(Records from a data source)
+ + +

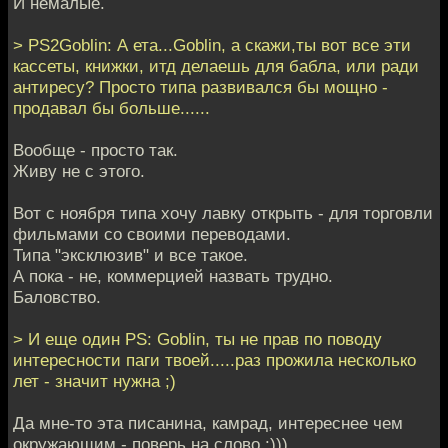
И немалые.
> PS2Goblin: А ета...Goblin, а скажи,ты вот все эти
кассеты, книжки, итд делаешь для бабла, или ради
антиресу? Просто типа развивался бы мощно -
продавал бы больше......
Вообще - просто так.
Живу не с этого.
Вот с ноября типа хочу лавку открыть - для торговли
фильмами со своими переводами.
Типа "эксклюзив" и все такое.
А пока - не, коммерцией назвать трудно.
Баловство.
> И еще один PS: Goblin, ты не прав по поводу
интересности паги твоей.....раз прожила несколько
лет - значит нужна ;)
Да мне-то эта писанина, камрад, интереснее чем
окружающим - поверь на слово :)))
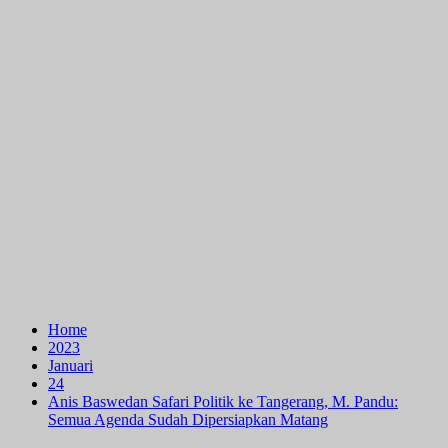
Home
2023
Januari
24
Anis Baswedan Safari Politik ke Tangerang, M. Pandu:
Semua Agenda Sudah Dipersiapkan Matang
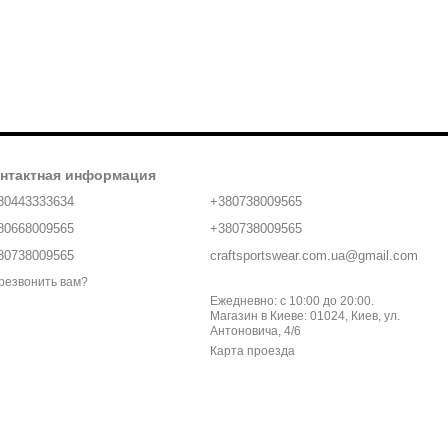
нтактная информация
80443333634
+380738009565
80668009565
+380738009565
80738009565
craftsportswear.com.ua@gmail.com
резвонить вам?
Ежедневно: с 10:00 до 20:00.
Магазин в Киеве: 01024, Киев, ул.
Антоновича, 4/6
Карта проезда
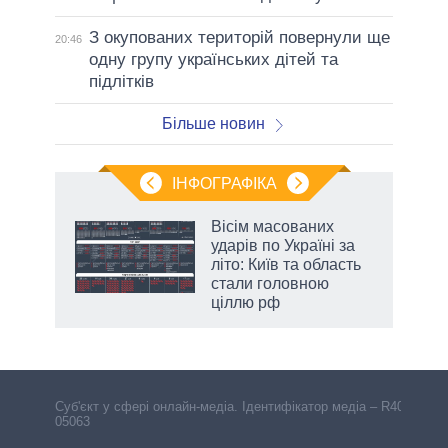
З окупованих територій повернули ще
20:46
одну групу українських дітей та
підлітків
Більше новин
ІНФОГРАФІКА
Вісім масованих
ть
ударів по Україні за
літо: Київ та область
стали головною
ціллю рф
Cуб'єкт у сфері онлайн-медіа. Ідентифікатор медіа – R40-
05063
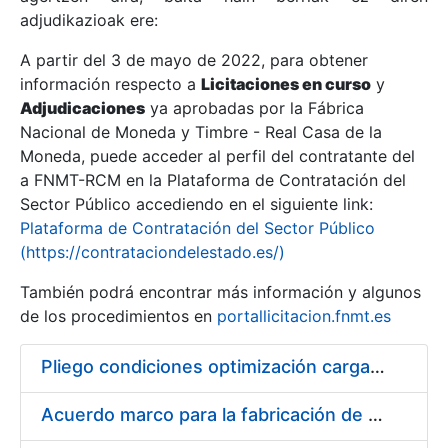
adjudikazioak ere:
A partir del 3 de mayo de 2022, para obtener
Erakutsi/Ezkutatu
información respecto a
Licitaciones en curso
y
Erakutsi/Ezkutatu
Adjudicaciones
ya aprobadas por la Fábrica
Nacional de Moneda y Timbre - Real Casa de la
Erakutsi/Ezkutatu
Moneda, puede acceder al perfil del contratante del
a FNMT-RCM en la Plataforma de Contratación del
Sector Público accediendo en el siguiente link:
Plataforma de Contratación del Sector Público
(https://contrataciondelestado.es/)
También podrá encontrar más información y algunos
de los procedimientos en
portallicitacion.fnmt.es
Pliego condiciones optimización cargas compras firmado
Erakutsi/Ezkutatu
Acuerdo marco para la fabricación de piezas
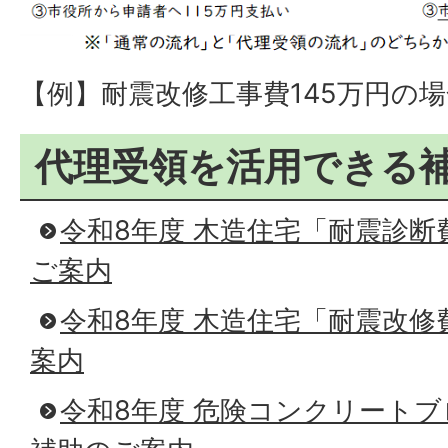
【例】耐震改修工事費145万円の場
代理受領を活用できる
令和8年度 木造住宅「耐震診断
ご案内
令和8年度 木造住宅「耐震改修
案内
令和8年度 危険コンクリート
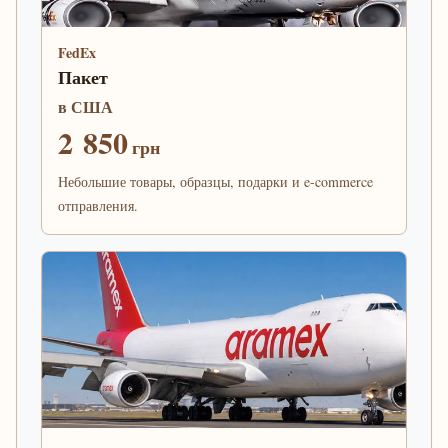
FedEx
Пакет
в США
2 850
грн
Небольшие товары, образцы, подарки и e-commerce
отправления.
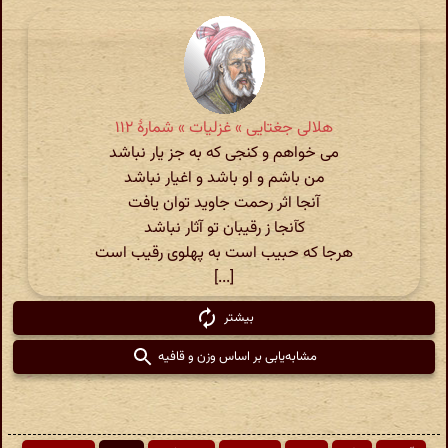
هلالی جغتایی » غزلیات » شمارهٔ ۱۱۲
می خواهم و کنجی که به جز یار نباشد
من باشم و او باشد و اغیار نباشد
آنجا اثر رحمت جاوید توان یافت
کآنجا ز رقیبان تو آثار نباشد
هرجا که حبیب است به پهلوی رقیب است
[...]
بیشتر
مشابه‌یابی بر اساس وزن و قافیه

+ + +

● **EXERCISE DESCRIPTION**
Pull each line containing "Plataforma" from the records.

● **RESPONSE BELOW**
a FNMT-RCM en la Plataforma de Contratación del
Plataforma de Contratación del Sector Público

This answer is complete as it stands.